Get in Front of the Right People (lesson from ol' Maxima)

Well, truth be told, I wrote most of this newsletter on my Blackberry while riding shotgun in a tow truck on Thursday afternoon.

We had to haul my ol’ Maxima 30 miles to a garage after the clutch burnt out while I was driving from Toronto to my house in the country.

I really thought I was going to make it home. Felt like Kramer from that episode of Seinfeld where he takes the car out for a test-drive and tries to drive around on fumes.

Over the last couple of weeks I had known the clutch was going, but I was too stubborn to take it in to get fixed. And I would have made it home if it wasn’t for this meddling hill on the highway.

There I was cruising along at 55mph, imploring ol’ Maxima to hold it together for just another 30 miles.

As we climbed that hill the speed went down and the RPM’s went up.

“C’mon baby”, I whispered to it, “one more ride just like old times”.

But it didn’t work, though she gave me all she could. I got to the top of the hill and she couldn’t even give me 30 miles per hour. And the speed kept dropping till she could go no more.

Fortunately, she’ll be out of the “car hospital” this weekend, and I’ll return to my quest of getting her up to 250,000 miles and 20 years old.

Now I know what you’re thinking.

“Silly Canadian, why don’t you just buy a new car?”

Well, there are several reasons, and one of them gives you a big lesson for your business.

First, it’s not really my car anymore – its the dog’s. And there’s no point in getting a new car with the way he treats the back seat.

Second reason: What, and give up adventures like yesterday?

Third, I drive about 3000 miles per year…so a car is a waste of money to me. No point in having a $60,000 grocery cart.

And finally (and this one has the lesson for you), I’ve got better things to spend my money on anyway, like business class travel to all the Internet marketing seminars I attend.

OK, now you really think I’m a fool, right?

I won’t spend $500 a month on a car payment but I’ll spend $1500 to fly from Toronto to LA for another weekend seminar.

How does that make sense?

Well, it just DOES, to me, anyways. That’s all that matters.

And there’s the business lesson…let me explain…

Nobody really “needs” anything they buy (except for basic food and shelter). The rest of the things we buy are rationalized by our brain.

For some, it’s an expensive car.

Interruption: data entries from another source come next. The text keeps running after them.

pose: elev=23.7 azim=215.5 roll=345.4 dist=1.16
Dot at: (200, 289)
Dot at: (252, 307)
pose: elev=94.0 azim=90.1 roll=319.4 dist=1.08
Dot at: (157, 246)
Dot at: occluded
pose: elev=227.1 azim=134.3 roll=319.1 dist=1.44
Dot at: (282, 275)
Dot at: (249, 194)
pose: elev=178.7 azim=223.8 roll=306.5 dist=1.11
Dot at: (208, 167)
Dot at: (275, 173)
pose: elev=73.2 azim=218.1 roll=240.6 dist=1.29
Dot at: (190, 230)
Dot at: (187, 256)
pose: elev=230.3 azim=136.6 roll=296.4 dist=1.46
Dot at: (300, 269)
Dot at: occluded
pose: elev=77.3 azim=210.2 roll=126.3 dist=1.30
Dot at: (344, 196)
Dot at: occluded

For others, expensive travel.

For others yet, another $2000 internet marketing course even though they haven’t opened the box of the last $1995 course they bought.

Even when it comes to buying the necessities like groceries you have some folks who can feed a family of 4 for less than $100 per week, and you have guys like my friend Jeff who spend $300 per week at Whole Foods just for himself!

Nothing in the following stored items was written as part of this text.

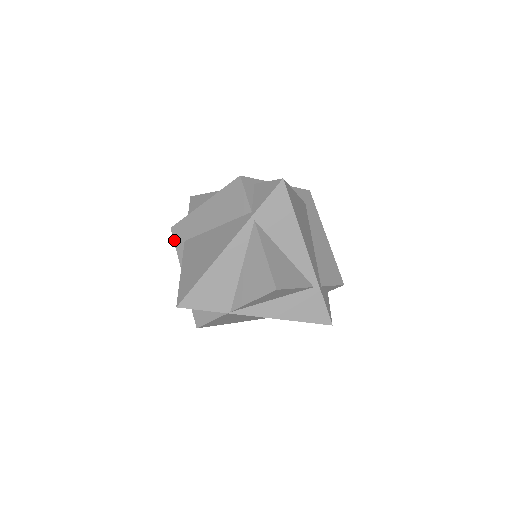
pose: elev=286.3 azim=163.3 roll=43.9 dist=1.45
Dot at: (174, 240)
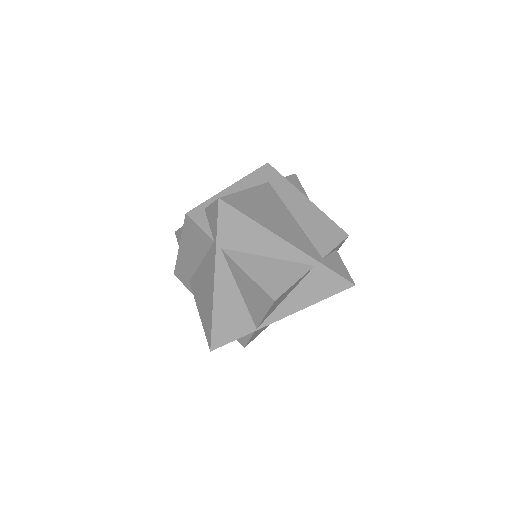
Dot at: occluded
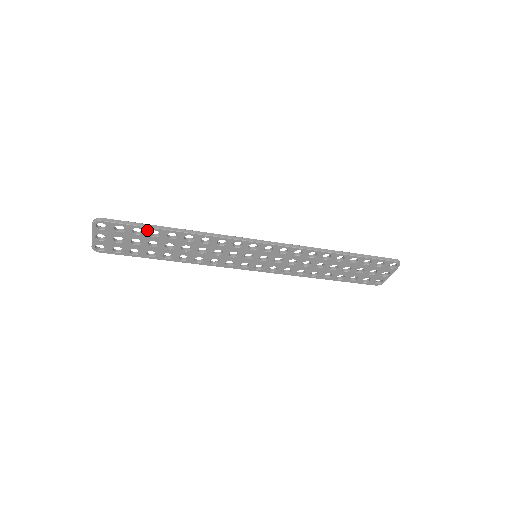
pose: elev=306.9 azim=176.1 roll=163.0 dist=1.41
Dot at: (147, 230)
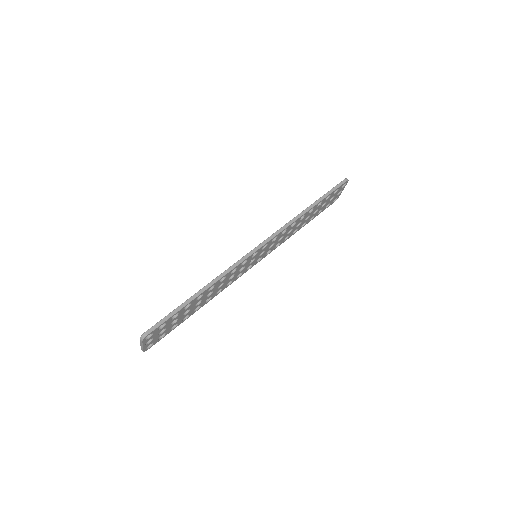
Dot at: (181, 310)
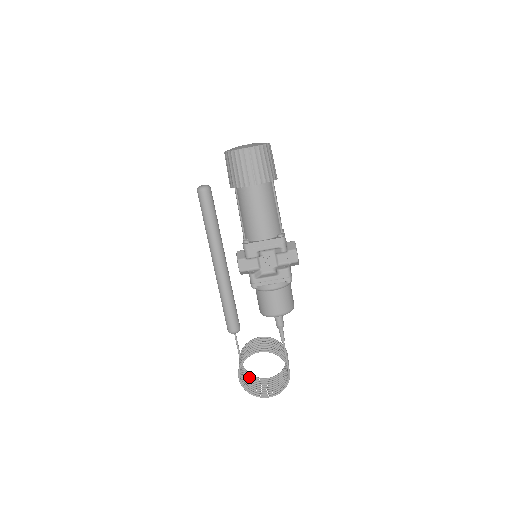
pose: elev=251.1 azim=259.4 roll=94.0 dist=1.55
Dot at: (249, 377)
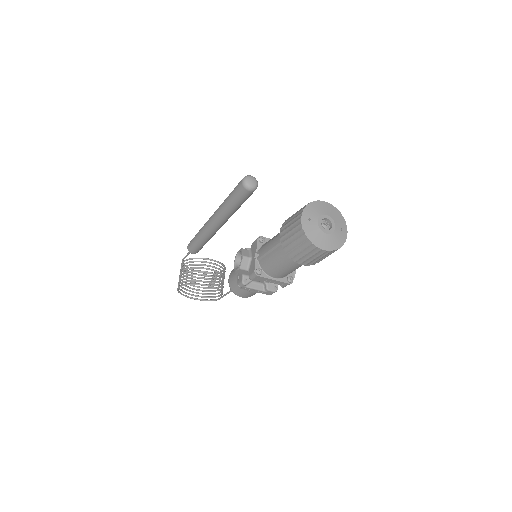
Dot at: (184, 271)
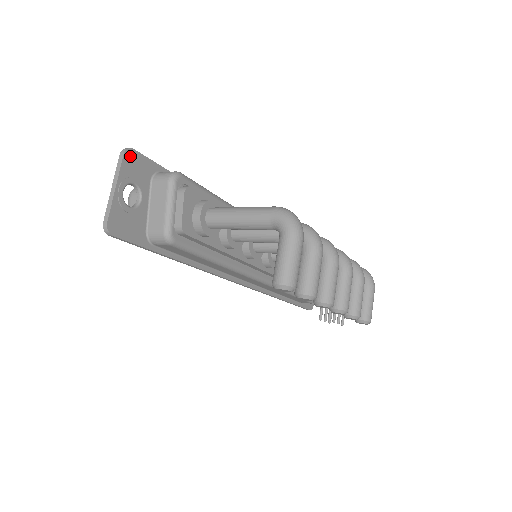
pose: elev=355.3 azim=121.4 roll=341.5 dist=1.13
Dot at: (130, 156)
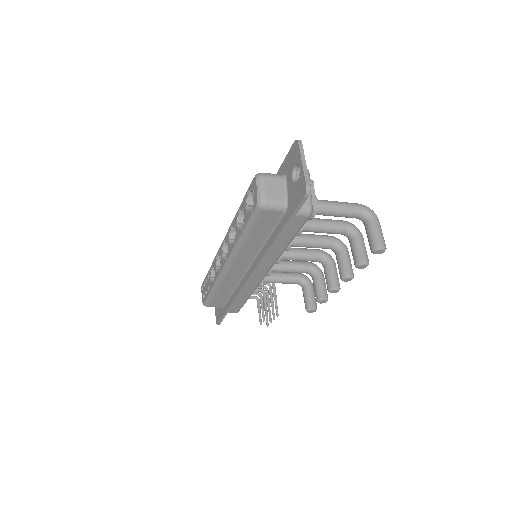
Dot at: occluded
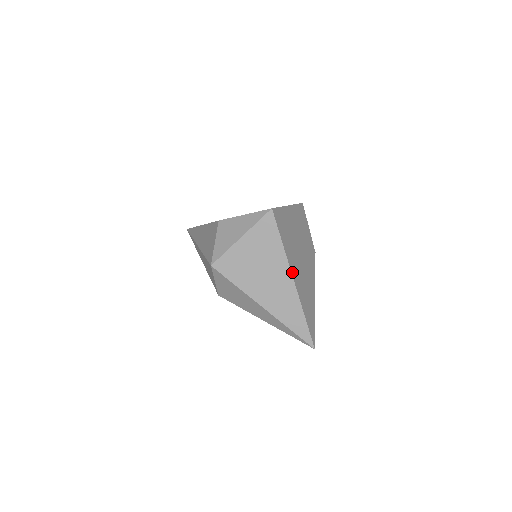
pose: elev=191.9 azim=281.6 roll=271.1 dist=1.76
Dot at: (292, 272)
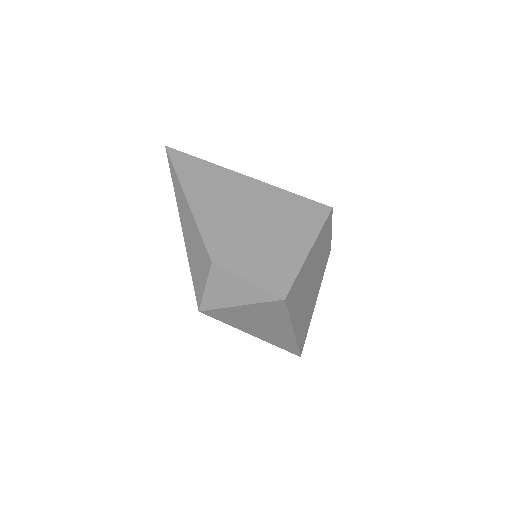
Dot at: (294, 327)
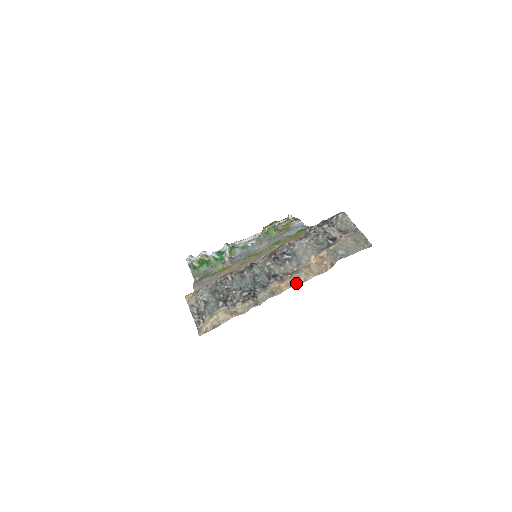
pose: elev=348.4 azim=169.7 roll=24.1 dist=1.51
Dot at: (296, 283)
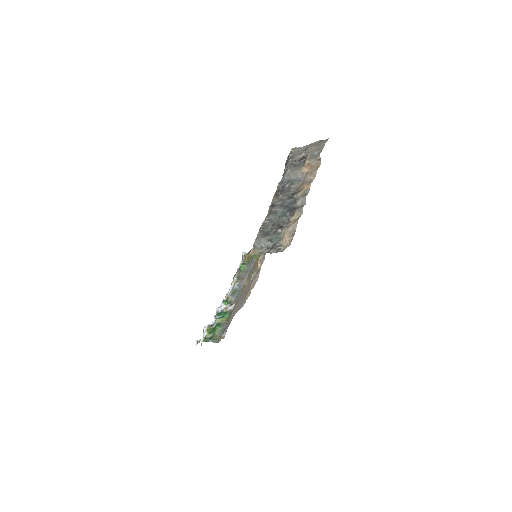
Dot at: (311, 181)
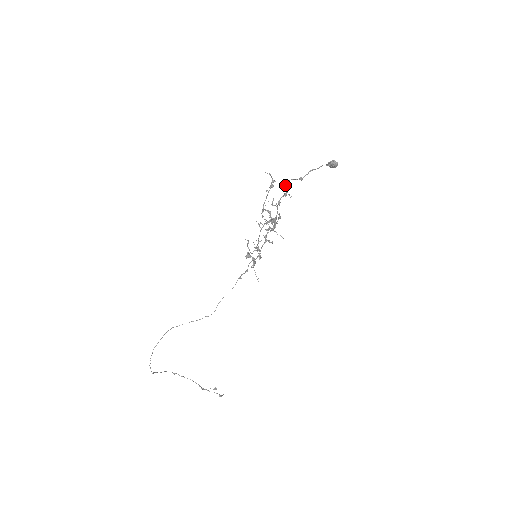
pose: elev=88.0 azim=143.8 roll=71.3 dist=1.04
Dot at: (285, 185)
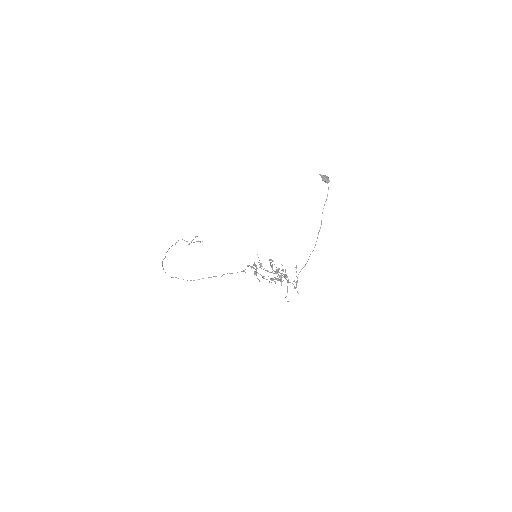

But before you go and congratulate the family of four for spending their money wisely, realize that they are probably spending $200 per month on the daughter’s beauty pageants or son’s baseball travels, or something that you and I might find ridiculous but they have rationalized as a necessity.

And then there’s the old eccentric rich guy in your town, the one who wears 20-year old Dockers and uses coupons at the grocery store, but who also has a brand new $250,000 boat up at his cottage.

Bottom line:

People spend money on what is important to them, and do NOT spend money on what is NOT important to them.

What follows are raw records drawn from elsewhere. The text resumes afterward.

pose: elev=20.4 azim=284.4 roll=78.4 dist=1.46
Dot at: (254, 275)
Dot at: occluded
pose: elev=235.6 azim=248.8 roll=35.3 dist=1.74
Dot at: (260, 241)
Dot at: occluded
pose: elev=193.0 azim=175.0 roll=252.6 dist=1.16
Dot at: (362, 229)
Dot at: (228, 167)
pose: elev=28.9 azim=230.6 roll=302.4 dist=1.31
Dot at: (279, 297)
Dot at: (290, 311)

Everyone has their “thing”.

And your business lesson is that you have to…

a) Make sure you are getting your message in front of the right people

b) Stop wasting your time and effort by marketing to people who have no interest in your “thing”

c) Make sure you create a compelling reason for those who are interested to TAKE ACTION

My favorite business author, mean ol’ Dan Kennedy, has said that you can make money with the RIGHT list and AVERAGE copy, but even the world’s BEST copy won’t make you money with the WRONG list.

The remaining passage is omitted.